Department of Biology, University of Ottawa, Marie-Curie Private, Ottawa, ON K1N 9A7, Canada.
Ottawa Institute of Systems Biology, University of Ottawa, Ottawa, ON K1H 8M5, Canada.
Genes (Basel). 2021 Nov 18;12(11):1809. doi: 10.3390/genes12111809.
Multiple sequence alignment (MSA) is the basis for almost all sequence comparison and molecular phylogenetic inferences. Large-scale genomic analyses are typically associated with automated progressive MSA without subsequent manual adjustment, which itself is often error-prone because of the lack of a consistent and explicit criterion. Here, I outlined several commonly encountered alignment errors that cannot be avoided by progressive MSA for nucleotide, amino acid, and codon sequences. Methods that could be automated to fix such alignment errors were then presented. I emphasized the utility of position weight matrix as a new tool for MSA refinement and illustrated its usage by refining the MSA of nucleotide and amino acid sequences. The main advantages of the position weight matrix approach include (1) its use of information from all sequences, in contrast to other commonly used methods based on pairwise alignment scores and inconsistency measures, and (2) its speedy computation, making it suitable for a large number of long viral genomic sequences.

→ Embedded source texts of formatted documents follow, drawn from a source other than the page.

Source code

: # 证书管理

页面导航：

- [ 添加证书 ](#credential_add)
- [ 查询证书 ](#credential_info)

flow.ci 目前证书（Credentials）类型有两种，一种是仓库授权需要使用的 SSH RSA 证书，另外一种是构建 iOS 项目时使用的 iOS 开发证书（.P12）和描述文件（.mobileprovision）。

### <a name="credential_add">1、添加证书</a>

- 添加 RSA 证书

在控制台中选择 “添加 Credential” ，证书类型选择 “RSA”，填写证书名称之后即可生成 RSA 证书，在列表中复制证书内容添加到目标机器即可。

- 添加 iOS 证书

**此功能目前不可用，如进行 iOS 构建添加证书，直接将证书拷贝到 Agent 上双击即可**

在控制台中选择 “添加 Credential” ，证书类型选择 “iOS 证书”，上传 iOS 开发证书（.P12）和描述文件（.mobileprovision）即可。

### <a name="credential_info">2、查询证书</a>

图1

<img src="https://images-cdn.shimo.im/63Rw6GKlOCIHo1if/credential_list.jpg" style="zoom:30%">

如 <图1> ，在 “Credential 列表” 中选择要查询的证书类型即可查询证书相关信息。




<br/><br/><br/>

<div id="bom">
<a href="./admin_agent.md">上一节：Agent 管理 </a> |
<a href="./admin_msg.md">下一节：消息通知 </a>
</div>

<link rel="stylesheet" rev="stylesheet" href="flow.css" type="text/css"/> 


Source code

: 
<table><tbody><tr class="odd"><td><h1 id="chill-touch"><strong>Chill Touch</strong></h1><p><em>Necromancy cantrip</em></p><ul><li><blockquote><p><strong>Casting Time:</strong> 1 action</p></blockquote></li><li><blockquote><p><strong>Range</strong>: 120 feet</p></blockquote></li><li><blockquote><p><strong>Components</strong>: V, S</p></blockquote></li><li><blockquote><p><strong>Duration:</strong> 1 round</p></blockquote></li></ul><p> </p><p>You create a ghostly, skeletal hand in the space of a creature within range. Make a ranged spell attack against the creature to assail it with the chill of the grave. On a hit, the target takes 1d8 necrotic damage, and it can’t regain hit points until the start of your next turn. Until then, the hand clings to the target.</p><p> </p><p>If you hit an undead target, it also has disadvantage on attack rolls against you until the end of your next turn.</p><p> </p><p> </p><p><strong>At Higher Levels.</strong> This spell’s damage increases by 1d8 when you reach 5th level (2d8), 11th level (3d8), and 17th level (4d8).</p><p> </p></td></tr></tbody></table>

多序列比对(MSA)是几乎所有序列比较和分子系统发育推断的基础。大规模基因组分析通常与自动渐进 MSA 相关联,而无需随后进行手动调整,由于缺乏一致和明确的标准,这种方法本身往往容易出错。在这里,我概述了核苷酸、氨基酸和密码子序列的渐进 MSA 无法避免的几种常见比对错误。然后提出了可以自动化修复此类比对错误的方法。我强调了位置权重矩阵作为 MSA 细化的新工具的实用性,并通过细化核苷酸和氨基酸序列的 MSA 来说明其用法。位置权重矩阵方法的主要优点包括:(1)它使用所有序列的信息,与基于成对比对得分和不一致性度量的其他常用方法形成对比;(2)它的快速计算,使其适用于大量长的病毒基因组序列。